I continued to deteriorate and was moved into the Coronary Care High Dependency Unit. The doctors managed to stabilize me enough to move me to another hospital for an angiogram. At this point, I was in and out of consciousness, barely hanging on. The surgeon started the procedure, putting a small incision in my groin. He then fed the line up into my heart to pump the dye in and X-ray the results. I felt close to the edge, but forced myself to continue breathing. Yet I almost gave up when I heard the surgeon swearing under his breath. At this point, I understood how dire my situation was.

ml: How did your family move forward after these events?

SB: At the time of my attacks, my children were 4, 2 and 9 months old, so you can maybe imagine how difficult life was at that time. I cried every time I looked at them, as I was afraid that I wouldn't be around to see them grow up. My recovery was long and slow. First, emotionally I had to get over what had happened to me. I have to admit that I was a wreck at the time, but with the help of my family and friends, I got stronger day by day. Food was my savior, simply because this was something that I could control. Exercise was and still is very important to me. I can't go to the gym or do anything too strenuous, but I walk and swim every day and feel the benefits in real time.

ml: How can the average mom incorporate heart-healthy foods into her family's everyday diet, and what do you want people to take away from your new cookbook?

SB: 
I am an average mum. I am not a chef, I have never had any formal training, we don't have a lot of spare money to spend on expensive ingredients and the children can be fussy eaters at times. So I have the same challenges as everyone else. However, I have some very basic principles that I firmly believe in:

1) We all need nourishment for good health. Food is the only thing that can give us health. Lots of other things can take our health away, but food is the only thing that actually puts good health into our body.

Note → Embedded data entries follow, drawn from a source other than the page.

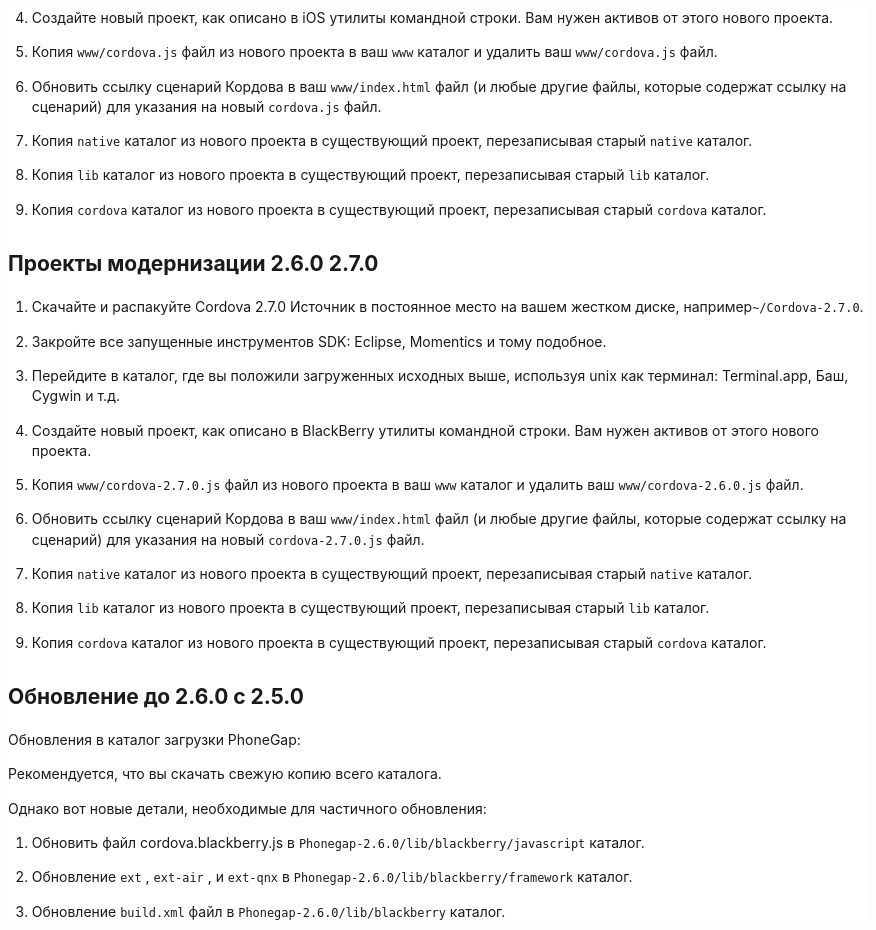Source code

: 4.  Создайте новый проект, как описано в iOS утилиты командной строки. Вам нужен активов от этого нового проекта.

5.  Копия `www/cordova.js` файл из нового проекта в ваш `www` каталог и удалить ваш `www/cordova.js` файл.

6.  Обновить ссылку сценарий Кордова в ваш `www/index.html` файл (и любые другие файлы, которые содержат ссылку на сценарий) для указания на новый `cordova.js` файл.

7.  Копия `native` каталог из нового проекта в существующий проект, перезаписывая старый `native` каталог.

8.  Копия `lib` каталог из нового проекта в существующий проект, перезаписывая старый `lib` каталог.

9.  Копия `cordova` каталог из нового проекта в существующий проект, перезаписывая старый `cordova` каталог.

## Проекты модернизации 2.6.0 2.7.0

1.  Скачайте и распакуйте Cordova 2.7.0 Источник в постоянное место на вашем жестком диске, например`~/Cordova-2.7.0`.

2.  Закройте все запущенные инструментов SDK: Eclipse, Momentics и тому подобное.

3.  Перейдите в каталог, где вы положили загруженных исходных выше, используя unix как терминал: Terminal.app, Баш, Cygwin и т.д.

4.  Создайте новый проект, как описано в BlackBerry утилиты командной строки. Вам нужен активов от этого нового проекта.

5.  Копия `www/cordova-2.7.0.js` файл из нового проекта в ваш `www` каталог и удалить ваш `www/cordova-2.6.0.js` файл.

6.  Обновить ссылку сценарий Кордова в ваш `www/index.html` файл (и любые другие файлы, которые содержат ссылку на сценарий) для указания на новый `cordova-2.7.0.js` файл.

7.  Копия `native` каталог из нового проекта в существующий проект, перезаписывая старый `native` каталог.

8.  Копия `lib` каталог из нового проекта в существующий проект, перезаписывая старый `lib` каталог.

9.  Копия `cordova` каталог из нового проекта в существующий проект, перезаписывая старый `cordova` каталог.

## Обновление до 2.6.0 с 2.5.0

Обновления в каталог загрузки PhoneGap:

Рекомендуется, что вы скачать свежую копию всего каталога.

Однако вот новые детали, необходимые для частичного обновления:

1.  Обновить файл cordova.blackberry.js в `Phonegap-2.6.0/lib/blackberry/javascript` каталог.

2.  Обновление `ext` , `ext-air` , и `ext-qnx` в `Phonegap-2.6.0/lib/blackberry/framework` каталог.

3.  Обновление `build.xml` файл в `Phonegap-2.6.0/lib/blackberry` каталог.

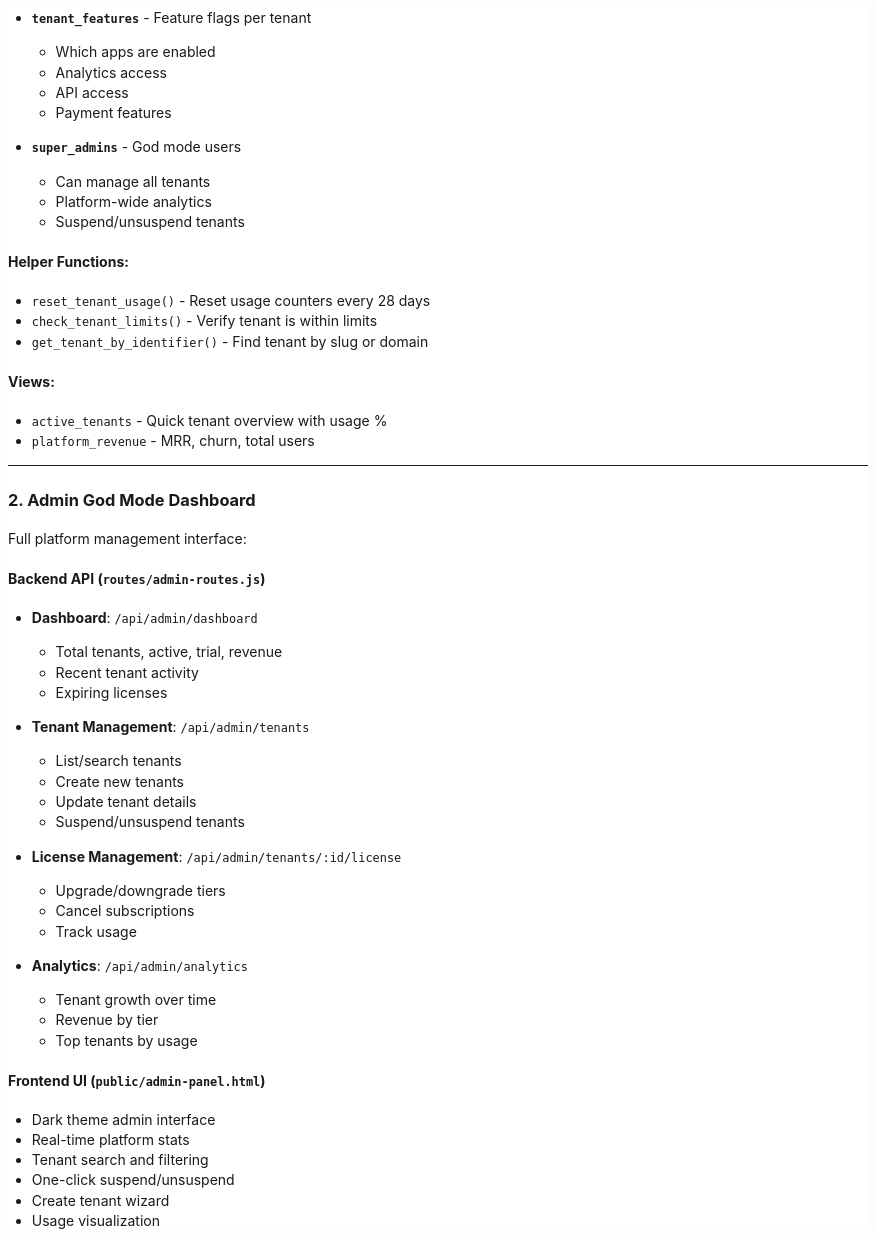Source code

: - **`tenant_features`** - Feature flags per tenant
  - Which apps are enabled
  - Analytics access
  - API access
  - Payment features

- **`super_admins`** - God mode users
  - Can manage all tenants
  - Platform-wide analytics
  - Suspend/unsuspend tenants

#### Helper Functions:
- `reset_tenant_usage()` - Reset usage counters every 28 days
- `check_tenant_limits()` - Verify tenant is within limits
- `get_tenant_by_identifier()` - Find tenant by slug or domain

#### Views:
- `active_tenants` - Quick tenant overview with usage %
- `platform_revenue` - MRR, churn, total users

---

### 2. **Admin God Mode Dashboard**

Full platform management interface:

#### Backend API (`routes/admin-routes.js`)
- **Dashboard**: `/api/admin/dashboard`
  - Total tenants, active, trial, revenue
  - Recent tenant activity
  - Expiring licenses

- **Tenant Management**: `/api/admin/tenants`
  - List/search tenants
  - Create new tenants
  - Update tenant details
  - Suspend/unsuspend tenants

- **License Management**: `/api/admin/tenants/:id/license`
  - Upgrade/downgrade tiers
  - Cancel subscriptions
  - Track usage

- **Analytics**: `/api/admin/analytics`
  - Tenant growth over time
  - Revenue by tier
  - Top tenants by usage

#### Frontend UI (`public/admin-panel.html`)
- Dark theme admin interface
- Real-time platform stats
- Tenant search and filtering
- One-click suspend/unsuspend
- Create tenant wizard
- Usage visualization
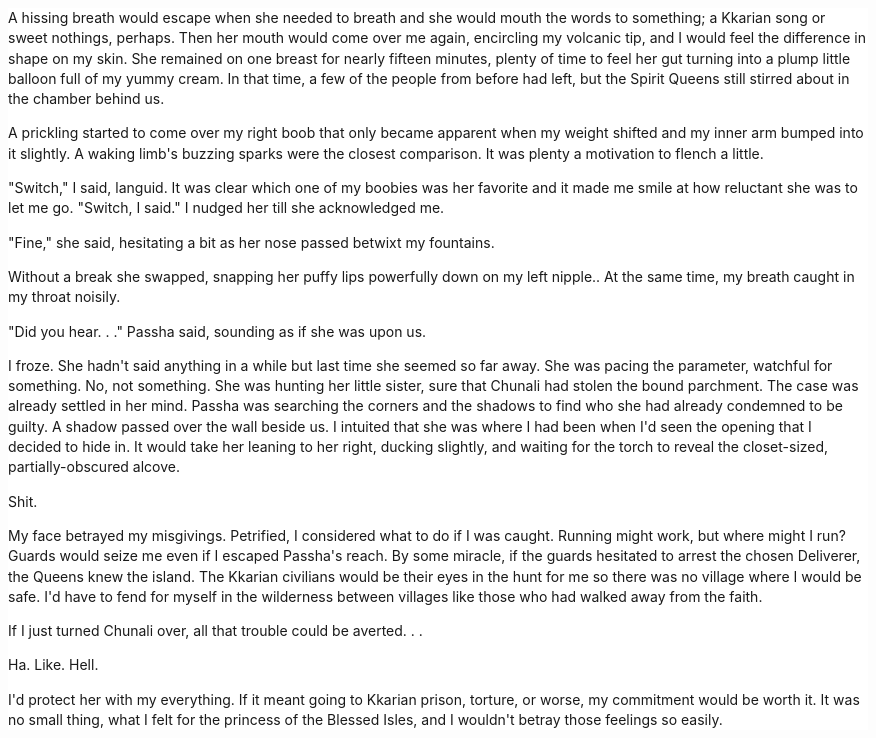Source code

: A hissing breath would escape when she needed to breath and she would
mouth the words to something; a Kkarian song or sweet nothings, perhaps.
Then her mouth would come over me again, encircling my volcanic tip, and
I would feel the difference in shape on my skin. She remained on one
breast for nearly fifteen minutes, plenty of time to feel her gut
turning into a plump little balloon full of my yummy cream. In that
time, a few of the people from before had left, but the Spirit Queens
still stirred about in the chamber behind us.

A prickling started to come over my right boob that only became apparent
when my weight shifted and my inner arm bumped into it slightly. A
waking limb's buzzing sparks were the closest comparison. It was plenty
a motivation to flench a little.

"Switch," I said, languid. It was clear which one of my boobies was her
favorite and it made me smile at how reluctant she was to let me go.
"Switch, I said." I nudged her till she acknowledged me.

"Fine," she said, hesitating a bit as her nose passed betwixt my
fountains.

Without a break she swapped, snapping her puffy lips powerfully down on
my left nipple.. At the same time, my breath caught in my throat
noisily.

"Did you hear. . ." Passha said, sounding as if she was upon us.

I froze. She hadn't said anything in a while but last time she seemed so
far away. She was pacing the parameter, watchful for something. No, not
something. She was hunting her little sister, sure that Chunali had
stolen the bound parchment. The case was already settled in her mind.
Passha was searching the corners and the shadows to find who she had
already condemned to be guilty. A shadow passed over the wall beside us.
I intuited that she was where I had been when I'd seen the opening that
I decided to hide in. It would take her leaning to her right, ducking
slightly, and waiting for the torch to reveal the closet-sized,
partially-obscured alcove.

Shit.

My face betrayed my misgivings. Petrified, I considered what to do if I
was caught. Running might work, but where might I run? Guards would
seize me even if I escaped Passha's reach. By some miracle, if the
guards hesitated to arrest the chosen Deliverer, the Queens knew the
island. The Kkarian civilians would be their eyes in the hunt for me so
there was no village where I would be safe. I'd have to fend for myself
in the wilderness between villages like those who had walked away from
the faith.

If I just turned Chunali over, all that trouble could be averted. . .

Ha. Like. Hell.

I'd protect her with my everything. If it meant going to Kkarian prison,
torture, or worse, my commitment would be worth it. It was no small
thing, what I felt for the princess of the Blessed Isles, and I wouldn't
betray those feelings so easily.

2) I don't count calories; in fact, I believe that calories are our friends. They give us energy and enable us to move about, exercise and get the wonderful health benefits that brings. Of course, it is vitally important that we get our calories from a nourishing source and not by eating empty calories. I would rather have an avocado (approximately 200 calories) for lunch than a Diet Coke (one calorie). The avocado will give me important nutrients and energy and help raise my metabolism to lose any excess weight. The Diet Coke will only feed my body chemicals and will not offer any nutrition at all.

3) My meals need to be quick, easy and affordable. They also need to be enticing for the whole family. Healthy food can taste great! 

4) I don't eat processed food, but that doesn't mean I can't have "convenience" food. What's quicker or more convenient when in a hurry than an apple, a banana and a handful of nuts and raisins, or some whole-wheat pita bread and lowfat hummus? Delicious and healthy!

ml: How has the experience changed you as a person? As a mom? As a wife?

SB: My experience has definitely made me into a different person -- probably a better one! I guess before this happened to me I used to worry about silly things, and I don't think I made the most of every opportunity that came my way. Now I grab every minute of special time I can. My husband is so precious to me -- we lived through the night that I was going to die; that type of experience brought us closer than ever. The children are such a great joy to me every day. If there is some washing up to do, but they want to play ... I play. The washing up can always wait! And what is more important than kids wanting to play with their Mum? Life is very scary at times. I live with a lot of uncertainty, but I believe that I am now in control of my health and my future, instead of it being in control of me. I live my life to the fullest and am determined to make lovely memories for my children. Of course, I hope that I get to share the memories in old age with them, too.